La pensée d’Édouard Glissant anime Tout-Moun, où Héla Fattoumi et Éric Lamoureux transforment la danse en métissage de métissages. 

« C’est notre rôle d’artistes de proposer des utopies. Sinon, qui le ferait ? », demande Héla Fattoumi. La Tunisienne et son alter ego Éric Lamoureux ont réalisé depuis longtemps leur utopie personnelle. Et ce n’est peut-être pas tant leur aventure professionnelle, celle de diriger depuis une vingtaine d’années, conjointement, un Centre Chorégraphique National français que de partager la vie d’une personne issue d’une culture très différente et d’élever, ensemble, des enfants. « Il n’y a pas si longtemps, il était impensable de partager sa vie dans la différence. On pensait qu’on ne pouvait pas se nourrir les uns les autres », ajoute Fattoumi. Voilà donc une utopie concrète qui fait le lit de la créolisation universelle, telle une lame de fond que rien n’arrêtera, n’en déplaise aux chantres du « grand remplacement ». Même si le chemin sera long et parsemé d’embûches, souvent sanglantes. « On est d’accord », dit Lamoureux, « mais Glissant situe la créolisation du côté de la poétique et des imaginaires. Si nous sommes aujourd’hui dans une phase de repli identitaire, il avait prévu cela aussi et c’est pourquoi Tout-Moun s’achève sur Glissant qui dit : « Il faut changer l’imaginaire total de l’humanité ! » Dans Tout-Moun, les interprètes sont, entre autres, malgache, égyptien, marocain, tamoul ou franc-comtois, mélangeant non seulement leurs danses personnelles mais aussi les sonorités des neuf langues maternelles représentées, jusqu’à converser dans un créole imaginaire. 
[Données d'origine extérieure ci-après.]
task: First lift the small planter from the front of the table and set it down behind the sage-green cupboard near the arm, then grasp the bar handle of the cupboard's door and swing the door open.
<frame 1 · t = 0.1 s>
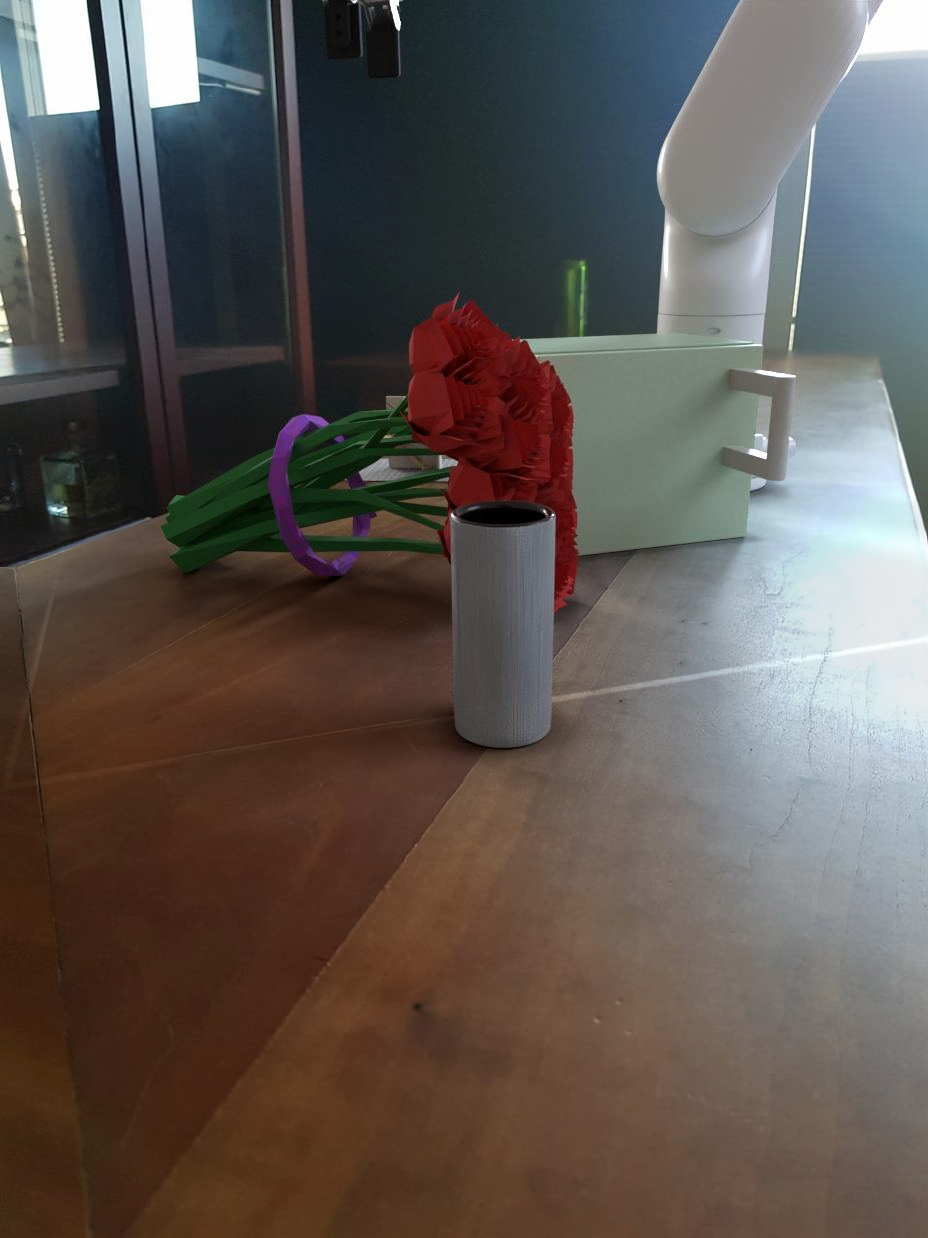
hand: (365, 68, 88), 37 cm above the worktop, tool pointing down, fingers open, 9 cm apart
door: (668, 459, 66), point 7 cm above the worktop, hinge at 0.0°, touching bouquet
architectural model: (414, 471, 100), on the worktop
planter: (502, 730, 44), on the worktop
cupboard: (604, 528, 77), on the worktop
bouquet: (356, 585, 65), on the worktop, touching door
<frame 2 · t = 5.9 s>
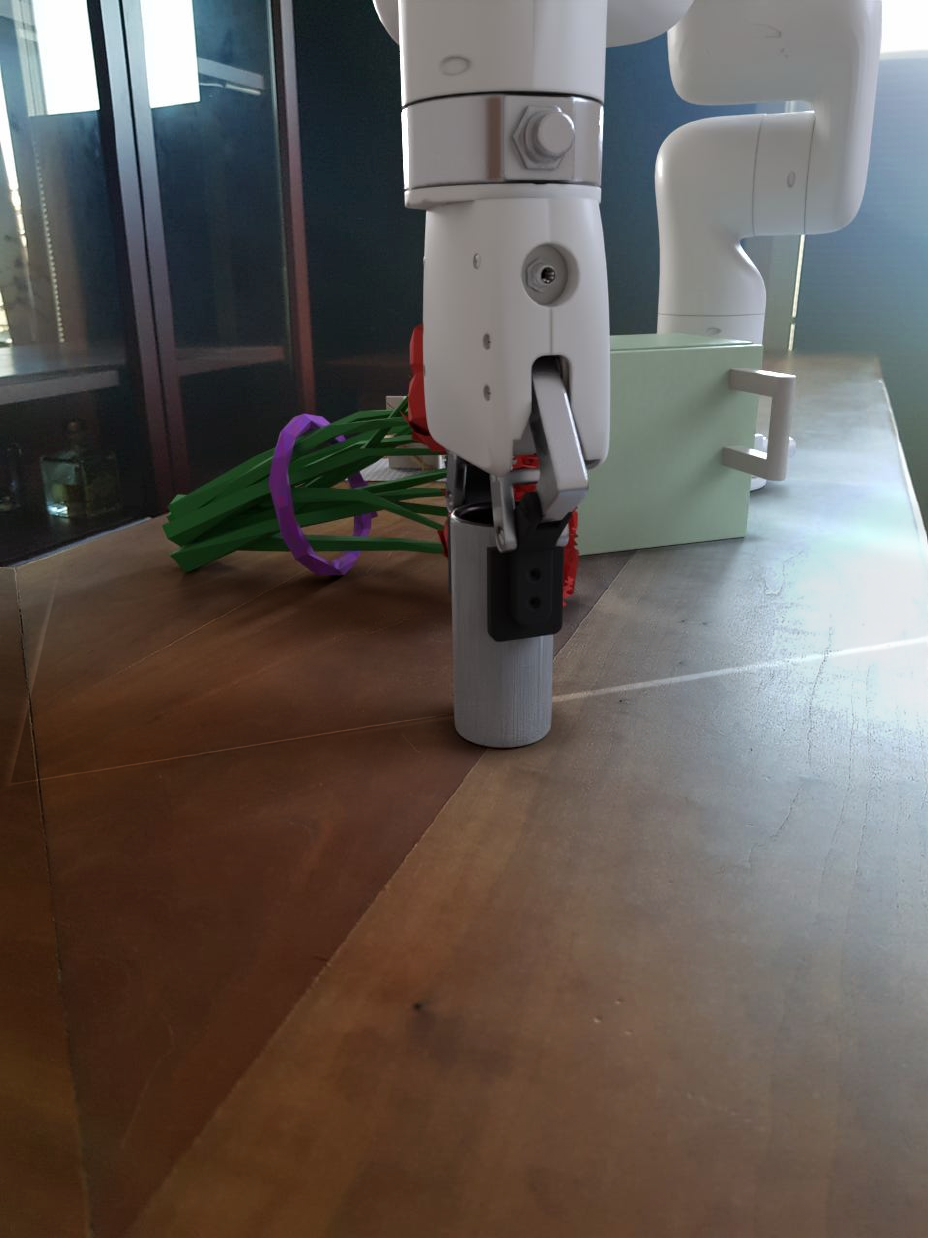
hand: (502, 610, 42), 6 cm above the worktop, tool pointing down, fingers closed on planter, 4 cm apart
door: (668, 459, 66), point 7 cm above the worktop, hinge at 0.0°
planter: (502, 730, 44), on the worktop, touching gripper
bouquet: (357, 585, 65), on the worktop
everything else where it was.
when the fingers open (6 cm above the worktop, at t = 17.9 s): planter stays where it is, on the worktop.
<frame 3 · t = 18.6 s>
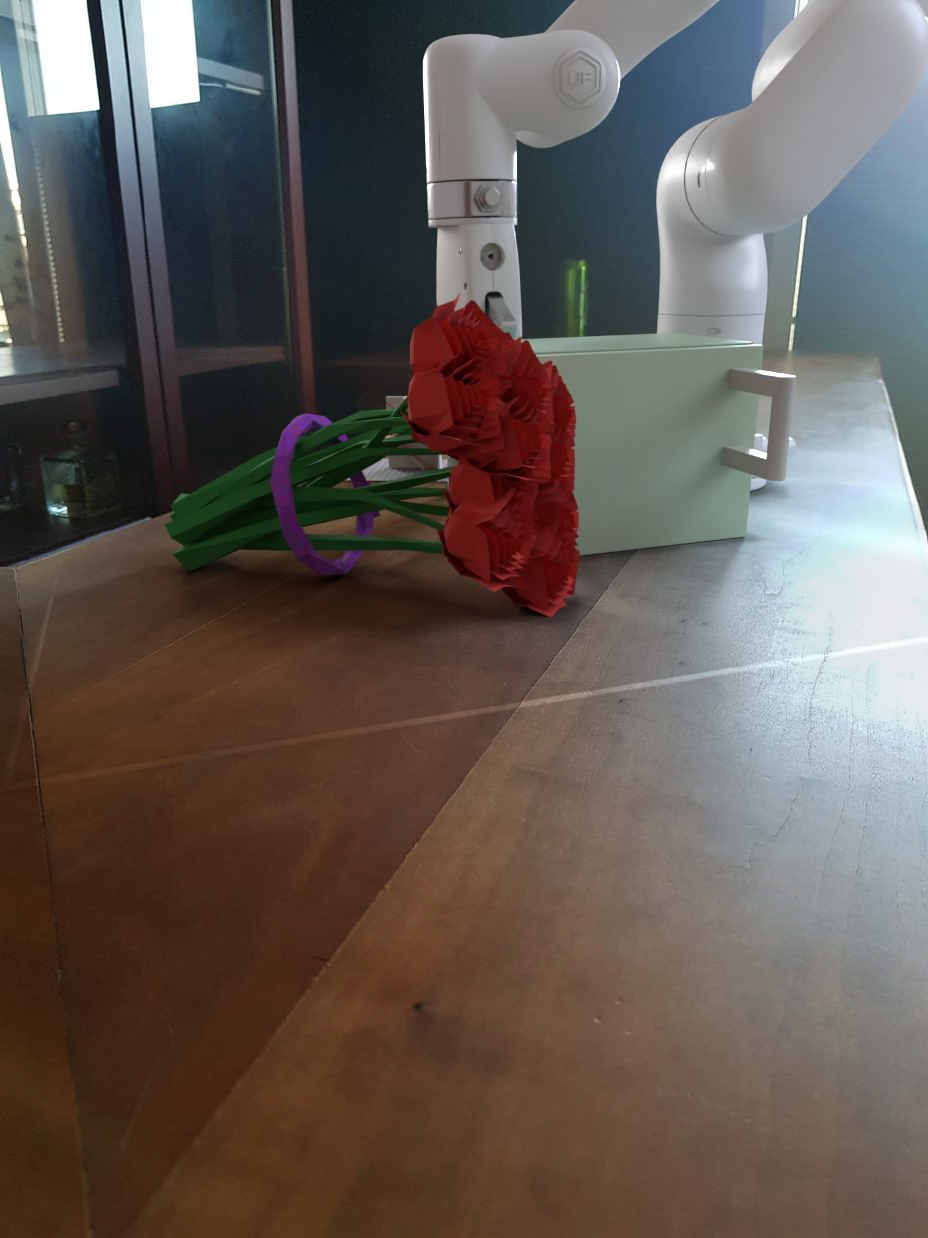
hand: (476, 413, 86), 8 cm above the worktop, tool pointing down, fingers open, 9 cm apart
door: (668, 459, 66), point 7 cm above the worktop, hinge at 0.0°, touching bouquet
planter: (472, 497, 88), on the worktop
bouquet: (358, 584, 65), on the worktop, touching door
everything else where it was.
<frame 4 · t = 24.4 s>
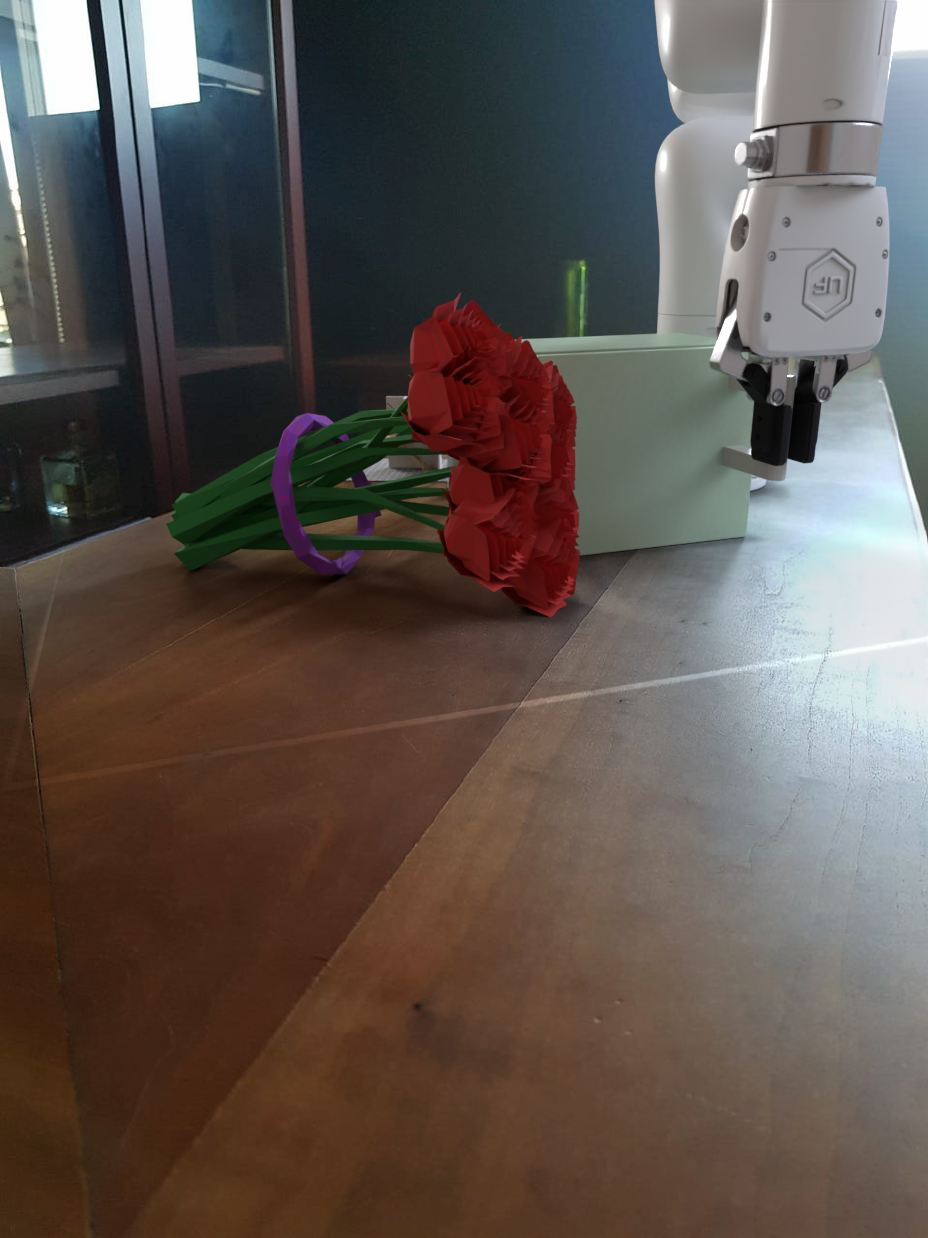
hand: (781, 459, 65), 7 cm above the worktop, tool pointing down, fingers closed
door: (668, 459, 66), point 7 cm above the worktop, hinge at 0.0°, touching bouquet, gripper
everything else where it was.
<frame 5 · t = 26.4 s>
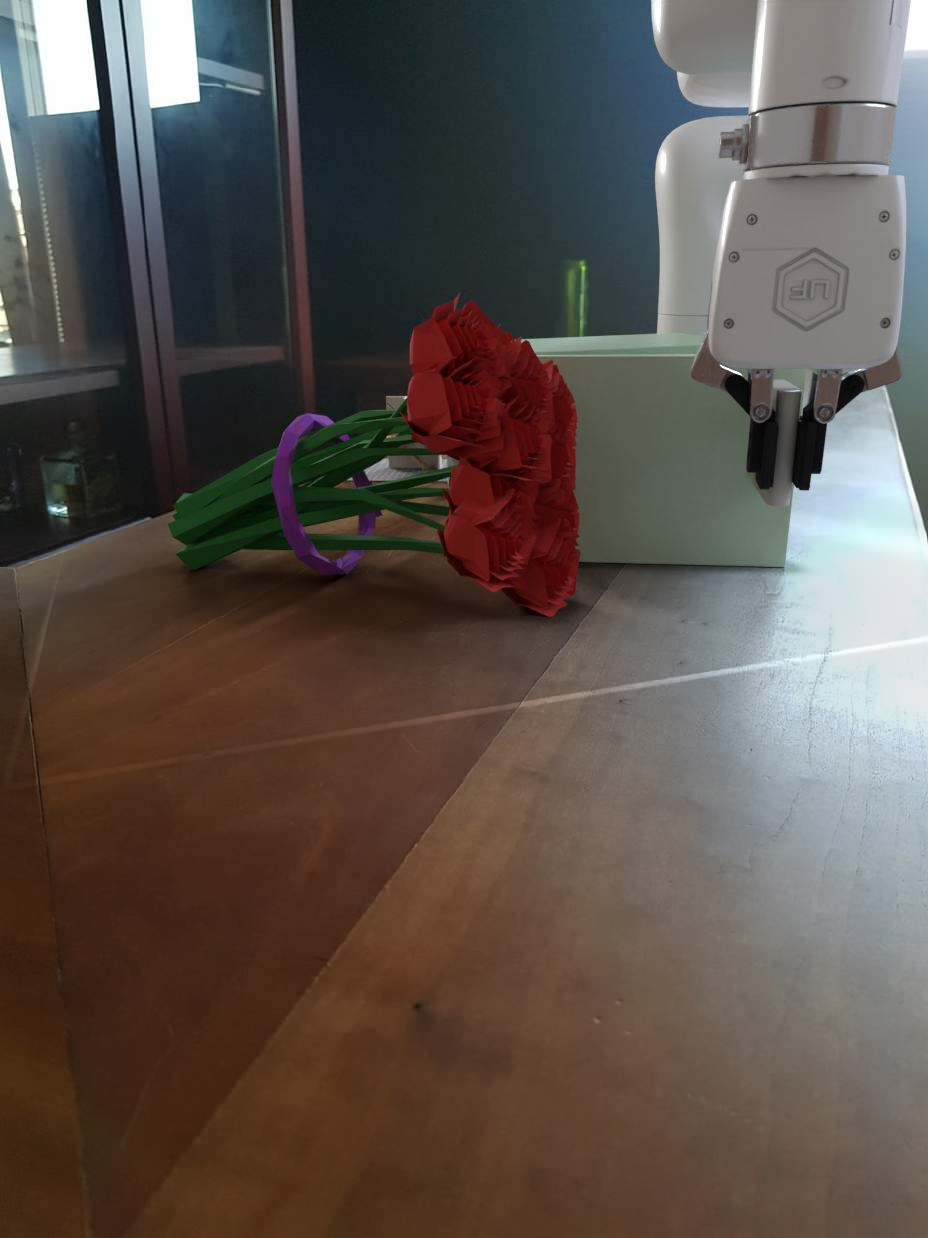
hand: (781, 483, 58), 7 cm above the worktop, tool pointing down, fingers closed
door: (665, 471, 62), point 7 cm above the worktop, hinge at 25.9°, touching bouquet, gripper
everything else where it was.
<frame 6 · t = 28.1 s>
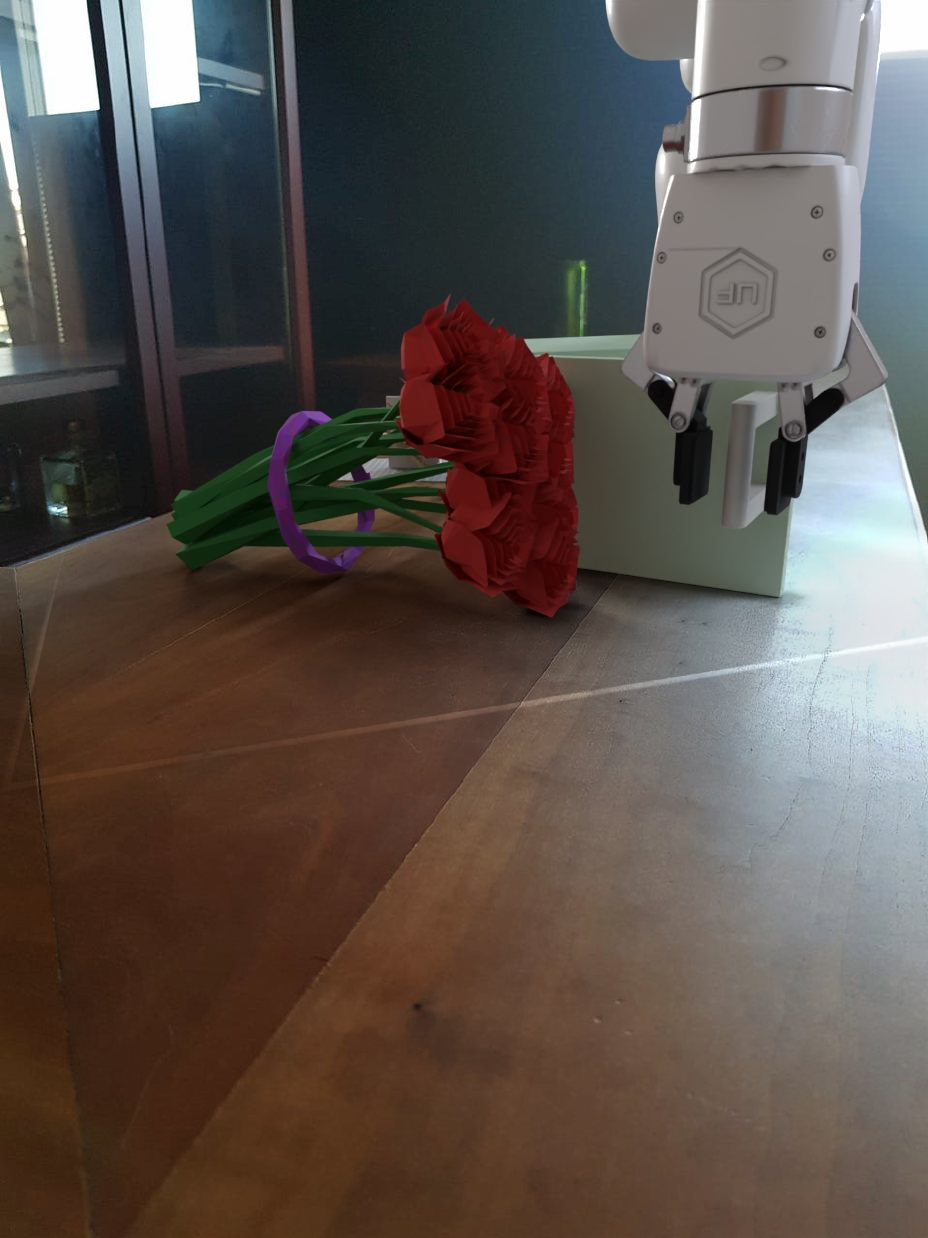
hand: (734, 501, 53), 8 cm above the worktop, tool pointing down, fingers open, 4 cm apart
door: (639, 481, 59), point 7 cm above the worktop, hinge at 47.8°, touching bouquet
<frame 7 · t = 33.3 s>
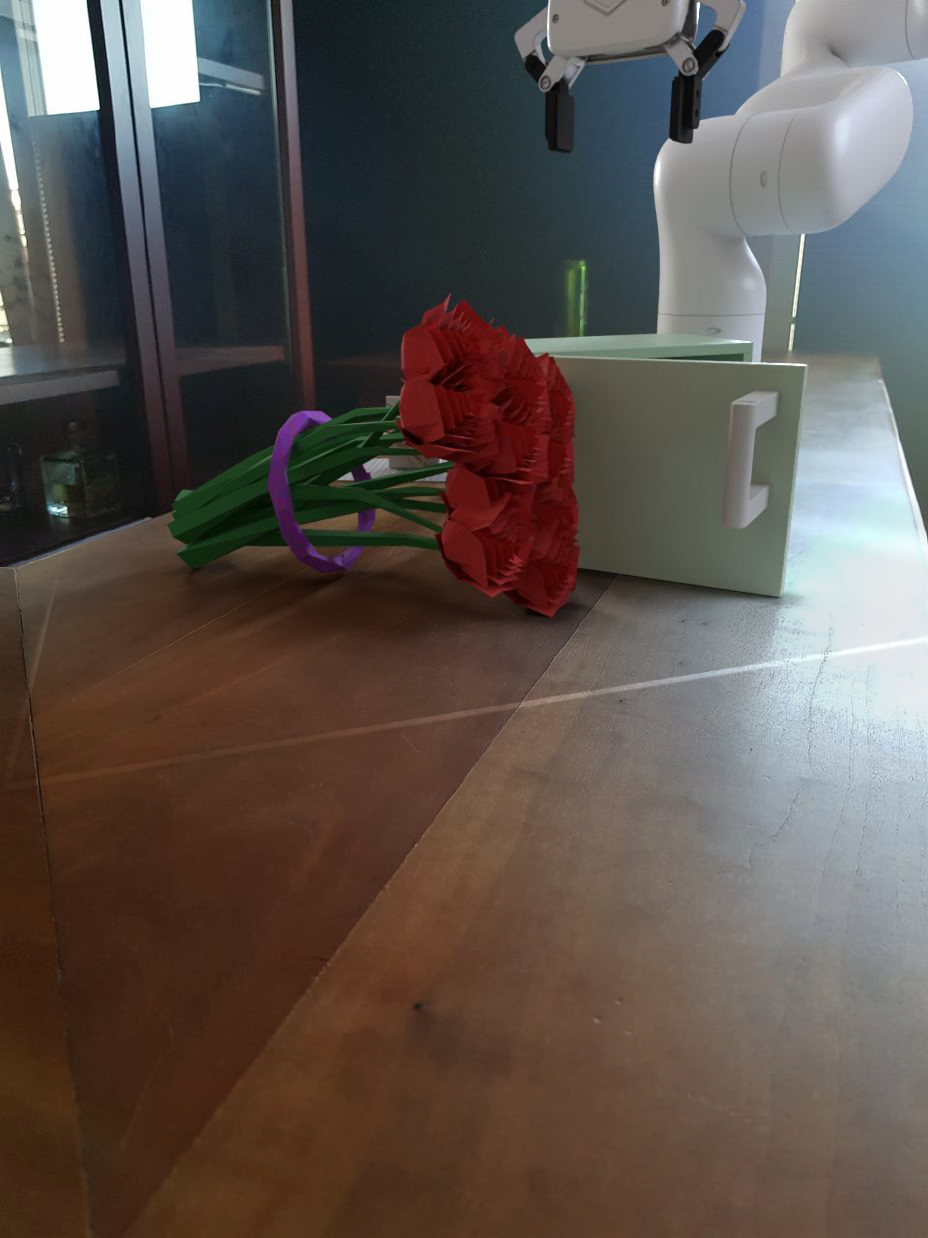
hand: (618, 146, 71), 28 cm above the worktop, tool pointing down, fingers open, 9 cm apart
door: (639, 481, 59), point 7 cm above the worktop, hinge at 47.8°
bouquet: (360, 581, 65), on the worktop
everything else where it was.
at the end: planter inside the target area (0.2 cm from its centre), on the worktop; planter tilted 0°; door at +48° (first picture: +0°) — task done.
Avec plus de cinquante créations communes à leur actif, les FatLam – comme on aime les appeler – ont donc choisi les visions d’Édouard Glissant pour porter la flamme de Tout-Moun, spectacle de danse qui se lit telle une fête de l’universalisme culturel au sein d’une humanité qui avance en échangeant. « Quand nous avons débuté, nos pièces portaient sur l’incommunicabilité. Tout était dur, conflictuel. Aujourd’hui, dans un monde qui se durcit, nous avions besoin de partager une autre vision des possibles. » Depuis le CCN de Belfort, ils ont construit des liens avec les humanités d’ailleurs, et surtout d’Afrique, liens qui ont mené à la création d’un premier spectacle chorégraphique très musical, Akzak. Dans Tout-Moun, Raphaël Imbert, jazzman au saxophone, improvise en se mêlant aux danseurs, et en répondant aux transfigurations de ses propres notes par Benjamin Lévy, pilotant le logiciel OMax, développé à l’IRCAM. « Et le jazz est la musique de la créolisation par excellence », remarque Lamoureux. Sur le plateau apparaissent en trompe-l’œil les contours d’une île, une végétation luxuriante ainsi que des braises comme des brises d’air frais, amenant par-ci par-là une douce voix lointaine, celle du philosophe martiniquais. À dix, les danseurs vont alors au-delà de l’idée d’interpréter une partition chorégraphique et esquissent, à partir de leurs personnalités, un modèle de coexistence et d’interaction, à l’interface entre gestes et phonèmes créoles. Un modèle, plus qu’une utopie, et finalement un métissage organique entre tous les langages artistiques. 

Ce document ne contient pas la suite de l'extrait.